■ WHAT IS EXPECTED
The answer should hold only the line with "Result with Zhongwen" and each line after it through the last line of the material, exactly.

■ LISTED RECORDS
'''

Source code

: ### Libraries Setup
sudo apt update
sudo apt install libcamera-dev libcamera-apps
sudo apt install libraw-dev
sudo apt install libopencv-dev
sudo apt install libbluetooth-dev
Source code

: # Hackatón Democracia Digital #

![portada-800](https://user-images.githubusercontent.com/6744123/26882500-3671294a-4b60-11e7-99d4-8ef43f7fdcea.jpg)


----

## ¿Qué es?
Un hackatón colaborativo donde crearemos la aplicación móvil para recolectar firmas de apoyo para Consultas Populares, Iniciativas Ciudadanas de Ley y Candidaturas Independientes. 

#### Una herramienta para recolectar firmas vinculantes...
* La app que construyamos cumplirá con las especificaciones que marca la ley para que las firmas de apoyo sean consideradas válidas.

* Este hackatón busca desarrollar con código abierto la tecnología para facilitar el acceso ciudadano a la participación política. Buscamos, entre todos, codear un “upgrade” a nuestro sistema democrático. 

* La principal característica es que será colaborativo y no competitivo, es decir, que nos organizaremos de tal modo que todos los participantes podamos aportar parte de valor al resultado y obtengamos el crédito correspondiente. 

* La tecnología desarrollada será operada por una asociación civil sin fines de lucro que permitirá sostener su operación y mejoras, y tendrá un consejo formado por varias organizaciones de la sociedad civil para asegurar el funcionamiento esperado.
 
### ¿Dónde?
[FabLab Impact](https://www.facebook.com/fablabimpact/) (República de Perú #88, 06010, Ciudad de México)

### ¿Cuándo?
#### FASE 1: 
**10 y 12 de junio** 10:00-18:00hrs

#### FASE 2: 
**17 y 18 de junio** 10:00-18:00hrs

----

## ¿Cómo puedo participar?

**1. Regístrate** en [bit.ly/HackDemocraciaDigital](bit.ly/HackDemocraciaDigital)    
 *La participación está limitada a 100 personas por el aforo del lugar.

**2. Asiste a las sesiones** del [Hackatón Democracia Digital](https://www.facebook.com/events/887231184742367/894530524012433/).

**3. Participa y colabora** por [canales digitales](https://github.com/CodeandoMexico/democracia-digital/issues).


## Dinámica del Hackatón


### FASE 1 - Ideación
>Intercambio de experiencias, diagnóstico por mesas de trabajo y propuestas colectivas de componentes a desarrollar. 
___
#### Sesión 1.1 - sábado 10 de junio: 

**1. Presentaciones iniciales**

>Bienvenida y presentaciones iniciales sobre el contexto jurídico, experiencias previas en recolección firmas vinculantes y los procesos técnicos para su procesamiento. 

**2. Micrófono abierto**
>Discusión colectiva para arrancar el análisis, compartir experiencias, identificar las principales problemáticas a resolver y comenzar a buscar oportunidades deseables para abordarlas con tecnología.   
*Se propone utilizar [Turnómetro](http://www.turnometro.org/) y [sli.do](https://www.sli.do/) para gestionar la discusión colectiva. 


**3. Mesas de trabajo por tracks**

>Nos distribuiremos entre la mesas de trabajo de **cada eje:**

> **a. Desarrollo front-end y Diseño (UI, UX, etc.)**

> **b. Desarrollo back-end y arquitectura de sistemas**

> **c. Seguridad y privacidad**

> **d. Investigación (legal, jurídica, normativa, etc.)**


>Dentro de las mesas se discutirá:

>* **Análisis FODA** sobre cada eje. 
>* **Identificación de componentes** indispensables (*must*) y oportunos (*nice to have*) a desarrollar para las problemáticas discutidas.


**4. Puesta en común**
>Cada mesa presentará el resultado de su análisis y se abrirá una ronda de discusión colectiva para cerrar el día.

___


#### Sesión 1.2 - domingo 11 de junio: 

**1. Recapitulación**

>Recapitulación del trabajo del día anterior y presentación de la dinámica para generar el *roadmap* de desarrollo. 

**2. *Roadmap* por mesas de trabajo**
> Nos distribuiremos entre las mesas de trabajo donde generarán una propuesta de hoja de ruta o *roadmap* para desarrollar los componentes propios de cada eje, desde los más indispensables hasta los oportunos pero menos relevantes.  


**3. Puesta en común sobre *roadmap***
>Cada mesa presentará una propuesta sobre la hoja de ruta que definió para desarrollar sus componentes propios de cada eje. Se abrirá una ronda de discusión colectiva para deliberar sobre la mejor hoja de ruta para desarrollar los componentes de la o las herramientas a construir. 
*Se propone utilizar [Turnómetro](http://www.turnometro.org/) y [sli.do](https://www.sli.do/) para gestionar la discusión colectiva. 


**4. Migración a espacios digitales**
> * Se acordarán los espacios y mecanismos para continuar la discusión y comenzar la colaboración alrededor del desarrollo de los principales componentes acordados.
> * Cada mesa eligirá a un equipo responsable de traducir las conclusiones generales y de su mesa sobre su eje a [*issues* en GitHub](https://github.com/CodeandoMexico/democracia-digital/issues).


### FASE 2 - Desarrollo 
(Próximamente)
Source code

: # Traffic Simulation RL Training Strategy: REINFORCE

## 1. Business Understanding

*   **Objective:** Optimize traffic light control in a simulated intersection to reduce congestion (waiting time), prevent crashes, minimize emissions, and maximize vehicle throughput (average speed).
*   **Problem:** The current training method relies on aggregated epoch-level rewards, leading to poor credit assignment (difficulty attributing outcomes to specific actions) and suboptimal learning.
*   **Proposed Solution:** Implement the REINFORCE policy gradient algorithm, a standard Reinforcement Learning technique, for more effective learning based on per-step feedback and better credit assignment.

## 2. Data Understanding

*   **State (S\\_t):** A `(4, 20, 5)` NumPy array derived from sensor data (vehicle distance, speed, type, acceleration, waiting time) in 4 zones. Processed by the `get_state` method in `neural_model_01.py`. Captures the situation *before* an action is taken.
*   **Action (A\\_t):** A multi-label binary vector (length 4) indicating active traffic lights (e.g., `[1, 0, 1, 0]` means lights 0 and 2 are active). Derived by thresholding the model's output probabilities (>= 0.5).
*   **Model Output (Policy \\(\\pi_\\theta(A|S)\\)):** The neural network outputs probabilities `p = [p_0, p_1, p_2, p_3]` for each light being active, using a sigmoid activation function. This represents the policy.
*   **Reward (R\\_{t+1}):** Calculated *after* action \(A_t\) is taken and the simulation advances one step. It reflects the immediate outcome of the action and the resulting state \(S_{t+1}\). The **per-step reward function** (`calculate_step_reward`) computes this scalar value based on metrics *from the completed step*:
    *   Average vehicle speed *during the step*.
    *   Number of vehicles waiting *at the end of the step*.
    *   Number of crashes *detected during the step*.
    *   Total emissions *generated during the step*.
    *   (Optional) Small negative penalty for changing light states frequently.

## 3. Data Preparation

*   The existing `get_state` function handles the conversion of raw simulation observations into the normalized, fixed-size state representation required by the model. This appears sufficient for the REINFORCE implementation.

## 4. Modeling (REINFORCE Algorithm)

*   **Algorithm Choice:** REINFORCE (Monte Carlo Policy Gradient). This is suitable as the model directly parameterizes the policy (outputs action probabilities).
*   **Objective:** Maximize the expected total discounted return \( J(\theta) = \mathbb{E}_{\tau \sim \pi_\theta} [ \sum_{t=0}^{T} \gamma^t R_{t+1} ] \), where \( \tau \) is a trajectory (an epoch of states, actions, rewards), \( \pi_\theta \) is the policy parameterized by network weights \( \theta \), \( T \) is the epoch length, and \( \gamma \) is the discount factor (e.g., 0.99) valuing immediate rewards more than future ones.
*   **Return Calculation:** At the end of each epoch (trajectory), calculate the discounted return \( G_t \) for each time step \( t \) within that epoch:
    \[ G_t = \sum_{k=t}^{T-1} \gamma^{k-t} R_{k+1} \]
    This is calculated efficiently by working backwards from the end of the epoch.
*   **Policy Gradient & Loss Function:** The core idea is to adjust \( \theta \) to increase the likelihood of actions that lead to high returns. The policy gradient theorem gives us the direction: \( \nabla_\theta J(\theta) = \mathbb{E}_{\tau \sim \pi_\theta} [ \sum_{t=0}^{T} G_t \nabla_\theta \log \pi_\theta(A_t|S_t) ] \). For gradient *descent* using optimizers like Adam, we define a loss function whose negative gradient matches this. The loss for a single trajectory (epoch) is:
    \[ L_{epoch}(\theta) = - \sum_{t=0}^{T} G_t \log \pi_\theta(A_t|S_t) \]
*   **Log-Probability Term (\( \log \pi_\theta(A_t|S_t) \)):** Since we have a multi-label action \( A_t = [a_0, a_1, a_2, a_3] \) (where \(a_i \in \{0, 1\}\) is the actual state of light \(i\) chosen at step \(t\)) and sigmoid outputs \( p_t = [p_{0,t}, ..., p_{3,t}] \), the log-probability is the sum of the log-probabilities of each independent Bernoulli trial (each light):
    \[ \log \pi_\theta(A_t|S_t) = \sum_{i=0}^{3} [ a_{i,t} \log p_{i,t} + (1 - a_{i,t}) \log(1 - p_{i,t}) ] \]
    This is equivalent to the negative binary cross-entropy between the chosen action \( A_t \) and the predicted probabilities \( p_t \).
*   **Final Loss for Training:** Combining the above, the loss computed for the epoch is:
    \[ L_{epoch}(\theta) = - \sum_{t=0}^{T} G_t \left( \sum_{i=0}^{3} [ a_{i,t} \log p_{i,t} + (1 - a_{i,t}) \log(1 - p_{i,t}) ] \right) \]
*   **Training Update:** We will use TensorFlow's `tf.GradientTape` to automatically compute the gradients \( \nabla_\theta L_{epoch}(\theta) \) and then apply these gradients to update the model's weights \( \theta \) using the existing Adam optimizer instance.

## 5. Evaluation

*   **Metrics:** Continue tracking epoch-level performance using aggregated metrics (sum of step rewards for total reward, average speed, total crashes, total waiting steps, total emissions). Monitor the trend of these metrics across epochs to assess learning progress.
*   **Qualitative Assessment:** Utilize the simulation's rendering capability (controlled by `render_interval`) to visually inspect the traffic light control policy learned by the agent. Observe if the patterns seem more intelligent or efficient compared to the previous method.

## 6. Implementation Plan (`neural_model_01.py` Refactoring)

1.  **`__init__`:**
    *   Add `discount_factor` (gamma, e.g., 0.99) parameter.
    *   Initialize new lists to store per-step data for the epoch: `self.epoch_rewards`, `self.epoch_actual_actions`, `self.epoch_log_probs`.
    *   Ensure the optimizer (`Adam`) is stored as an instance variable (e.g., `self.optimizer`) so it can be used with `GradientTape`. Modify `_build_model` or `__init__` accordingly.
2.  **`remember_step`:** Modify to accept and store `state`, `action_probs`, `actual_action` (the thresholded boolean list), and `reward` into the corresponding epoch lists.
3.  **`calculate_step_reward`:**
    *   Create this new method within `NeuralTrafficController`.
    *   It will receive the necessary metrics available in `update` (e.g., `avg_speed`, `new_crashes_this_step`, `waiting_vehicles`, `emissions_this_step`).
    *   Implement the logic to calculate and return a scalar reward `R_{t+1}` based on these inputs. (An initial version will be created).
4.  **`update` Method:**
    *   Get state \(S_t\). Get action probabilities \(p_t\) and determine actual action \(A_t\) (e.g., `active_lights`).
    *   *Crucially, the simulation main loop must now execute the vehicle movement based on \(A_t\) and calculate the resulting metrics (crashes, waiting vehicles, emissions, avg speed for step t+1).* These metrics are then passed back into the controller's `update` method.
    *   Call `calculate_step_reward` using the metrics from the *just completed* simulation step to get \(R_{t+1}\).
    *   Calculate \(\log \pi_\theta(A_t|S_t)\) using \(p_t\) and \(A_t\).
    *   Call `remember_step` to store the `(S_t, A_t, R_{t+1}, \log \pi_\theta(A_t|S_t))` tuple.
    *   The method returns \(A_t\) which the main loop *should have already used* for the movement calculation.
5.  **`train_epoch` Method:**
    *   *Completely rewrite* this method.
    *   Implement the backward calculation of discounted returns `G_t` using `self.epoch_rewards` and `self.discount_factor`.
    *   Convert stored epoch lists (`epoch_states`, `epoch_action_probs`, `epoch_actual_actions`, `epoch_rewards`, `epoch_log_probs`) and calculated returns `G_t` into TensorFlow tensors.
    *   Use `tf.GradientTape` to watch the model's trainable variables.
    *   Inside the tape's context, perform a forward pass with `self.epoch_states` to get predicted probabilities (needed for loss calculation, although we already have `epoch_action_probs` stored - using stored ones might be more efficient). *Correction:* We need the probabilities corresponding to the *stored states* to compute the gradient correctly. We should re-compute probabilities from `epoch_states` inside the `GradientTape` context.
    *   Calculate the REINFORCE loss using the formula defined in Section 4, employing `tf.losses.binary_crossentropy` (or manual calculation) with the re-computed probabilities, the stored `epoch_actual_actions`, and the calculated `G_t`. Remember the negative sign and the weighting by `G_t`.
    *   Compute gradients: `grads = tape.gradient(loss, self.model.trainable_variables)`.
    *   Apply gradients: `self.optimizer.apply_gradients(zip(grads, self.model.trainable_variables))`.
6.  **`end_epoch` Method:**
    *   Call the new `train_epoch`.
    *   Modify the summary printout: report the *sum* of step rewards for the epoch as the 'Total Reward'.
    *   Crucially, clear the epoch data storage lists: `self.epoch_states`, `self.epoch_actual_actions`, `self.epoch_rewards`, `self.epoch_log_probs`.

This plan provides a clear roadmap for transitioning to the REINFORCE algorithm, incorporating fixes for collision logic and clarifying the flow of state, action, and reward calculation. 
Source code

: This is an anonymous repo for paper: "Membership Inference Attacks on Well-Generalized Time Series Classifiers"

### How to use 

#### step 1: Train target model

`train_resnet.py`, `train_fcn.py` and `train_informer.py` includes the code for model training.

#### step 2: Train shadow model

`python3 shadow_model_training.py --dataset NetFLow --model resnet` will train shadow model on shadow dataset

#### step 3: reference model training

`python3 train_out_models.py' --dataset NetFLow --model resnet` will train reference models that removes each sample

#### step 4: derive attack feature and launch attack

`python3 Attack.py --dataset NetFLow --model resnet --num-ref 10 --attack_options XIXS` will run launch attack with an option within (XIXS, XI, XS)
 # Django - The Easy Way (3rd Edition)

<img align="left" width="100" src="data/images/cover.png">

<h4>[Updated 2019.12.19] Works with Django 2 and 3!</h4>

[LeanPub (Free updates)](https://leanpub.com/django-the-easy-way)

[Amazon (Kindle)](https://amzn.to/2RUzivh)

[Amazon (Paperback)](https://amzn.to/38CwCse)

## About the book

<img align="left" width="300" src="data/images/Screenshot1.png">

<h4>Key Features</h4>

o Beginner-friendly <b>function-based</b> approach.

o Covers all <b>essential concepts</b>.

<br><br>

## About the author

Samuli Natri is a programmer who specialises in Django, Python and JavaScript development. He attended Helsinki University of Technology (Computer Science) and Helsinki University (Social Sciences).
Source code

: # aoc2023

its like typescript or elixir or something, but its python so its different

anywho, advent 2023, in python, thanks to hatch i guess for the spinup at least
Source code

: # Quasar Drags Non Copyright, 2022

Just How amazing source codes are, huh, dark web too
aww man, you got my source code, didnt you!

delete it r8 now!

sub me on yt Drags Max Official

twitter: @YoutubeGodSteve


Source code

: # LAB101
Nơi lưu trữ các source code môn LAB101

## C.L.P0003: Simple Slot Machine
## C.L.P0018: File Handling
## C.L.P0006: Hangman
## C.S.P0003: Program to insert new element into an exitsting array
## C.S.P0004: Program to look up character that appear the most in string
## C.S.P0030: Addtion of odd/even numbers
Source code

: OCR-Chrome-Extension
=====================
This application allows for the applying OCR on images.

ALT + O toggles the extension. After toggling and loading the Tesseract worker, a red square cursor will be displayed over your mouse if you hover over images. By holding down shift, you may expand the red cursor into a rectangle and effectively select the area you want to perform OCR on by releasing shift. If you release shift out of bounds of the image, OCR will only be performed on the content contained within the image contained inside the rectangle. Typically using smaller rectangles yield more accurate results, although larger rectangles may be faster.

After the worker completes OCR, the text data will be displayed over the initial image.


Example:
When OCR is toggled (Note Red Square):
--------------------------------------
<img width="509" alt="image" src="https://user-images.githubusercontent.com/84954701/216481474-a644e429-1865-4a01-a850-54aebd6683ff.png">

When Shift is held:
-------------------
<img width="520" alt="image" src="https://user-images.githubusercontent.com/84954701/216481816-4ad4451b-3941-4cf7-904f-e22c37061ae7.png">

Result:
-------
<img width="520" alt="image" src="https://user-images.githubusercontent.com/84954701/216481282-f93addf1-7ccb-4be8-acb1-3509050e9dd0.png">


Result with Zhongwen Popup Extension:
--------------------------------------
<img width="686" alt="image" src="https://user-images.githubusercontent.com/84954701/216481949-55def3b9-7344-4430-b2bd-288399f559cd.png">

'''

■ WRITTEN ANSWER
Result with Zhongwen Popup Extension:
--------------------------------------
<img width="686" alt="image" src="https://user-images.githubusercontent.com/84954701/216481949-55def3b9-7344-4430-b2bd-288399f559cd.png">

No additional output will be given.